Disease onset in the most severe forms of SMA is within the first months of life, which provides a small window at best for treatment that is often missed due to reasons that can include diagnostic delays.

“If you talk to the experts, it’s very clear that newborn screening is absolutely important — that children are identified in a presymptomatic state, regardless of subtype, and can be intervened upon,” Nagendran said.

AveXis, with other pharmaceutical and biotech companies, has been working with CureSMA to foster newborn screening at U.S. federal and state levels. “We are making very rapid progress, I think,” he said.

He pointed specifically to the recent recommendation by the Advisory Committee on Health Disorders in Newborns and Children (ACHDNC) for nationwide newborn SMA screening. It now awaits Health and Human Services Secretary Alex Azar’s signature.

This recommendation is strongly supported by CureSMA, which called for its “speedy approval” in a recent release.

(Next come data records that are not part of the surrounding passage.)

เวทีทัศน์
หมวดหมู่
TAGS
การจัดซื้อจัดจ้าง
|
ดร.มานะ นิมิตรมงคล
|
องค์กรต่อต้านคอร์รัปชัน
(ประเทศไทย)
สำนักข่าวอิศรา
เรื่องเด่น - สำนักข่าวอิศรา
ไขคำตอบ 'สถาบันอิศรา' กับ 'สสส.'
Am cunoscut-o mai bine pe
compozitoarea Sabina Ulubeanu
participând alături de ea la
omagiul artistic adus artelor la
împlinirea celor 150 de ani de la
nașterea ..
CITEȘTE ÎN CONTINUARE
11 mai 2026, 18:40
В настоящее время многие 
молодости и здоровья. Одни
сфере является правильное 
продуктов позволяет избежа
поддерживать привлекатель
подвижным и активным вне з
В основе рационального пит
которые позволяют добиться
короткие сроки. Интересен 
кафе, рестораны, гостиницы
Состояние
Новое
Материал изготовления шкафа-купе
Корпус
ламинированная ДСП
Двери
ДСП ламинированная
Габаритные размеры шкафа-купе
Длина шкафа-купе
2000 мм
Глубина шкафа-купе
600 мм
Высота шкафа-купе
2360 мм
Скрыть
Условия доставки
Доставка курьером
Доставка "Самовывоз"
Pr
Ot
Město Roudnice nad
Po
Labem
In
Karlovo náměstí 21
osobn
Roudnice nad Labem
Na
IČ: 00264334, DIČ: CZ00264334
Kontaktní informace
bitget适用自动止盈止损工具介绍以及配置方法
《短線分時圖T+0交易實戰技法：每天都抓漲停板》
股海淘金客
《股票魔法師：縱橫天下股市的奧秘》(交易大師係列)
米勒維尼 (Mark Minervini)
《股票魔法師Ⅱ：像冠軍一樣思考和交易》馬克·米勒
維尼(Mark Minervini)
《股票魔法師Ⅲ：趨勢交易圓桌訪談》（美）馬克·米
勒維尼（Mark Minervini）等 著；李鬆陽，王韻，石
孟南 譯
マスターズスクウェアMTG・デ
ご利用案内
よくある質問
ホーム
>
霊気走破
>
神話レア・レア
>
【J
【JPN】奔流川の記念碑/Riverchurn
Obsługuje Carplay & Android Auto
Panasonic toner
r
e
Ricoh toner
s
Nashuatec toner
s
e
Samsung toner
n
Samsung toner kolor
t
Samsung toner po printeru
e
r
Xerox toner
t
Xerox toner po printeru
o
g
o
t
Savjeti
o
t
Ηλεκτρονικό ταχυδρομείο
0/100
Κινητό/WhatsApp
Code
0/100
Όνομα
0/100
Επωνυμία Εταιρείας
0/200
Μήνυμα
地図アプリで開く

AveXis clearly has its sights set on winning U.S., and likely EU, approval of AVXS-101 as a gene therapy across all SMA types, although final decisions are up to the regulatory agencies. The breadth of AVXS-101’s label — specifying what types of the disease it might treat — is also to be decided, should approval be warranted.

The AveXis executives declined to discuss how the company might approach a Biologics License Application (BLA) filing, although it is planning to request a pre-BLA meeting by mid-2018.

Available STR1VE data will be given the FDA at that meeting for review, Nagendran said.

But whatever the outcome of these sweeping SMA trials, he added, the best parents and physicians can do is trust their own judgment, based on what is available.

“Obviously, our responsibility is to develop the therapy, collect the dataset from a clinical and preclinical standpoint, make sure we get the gene therapy approved so that patients, children have access to it,” Nagendran said.

“But I think the final position as these children evolve over time, on what is the optimal therapy when it comes to optimal intervention — further down the road — I think time will tell.”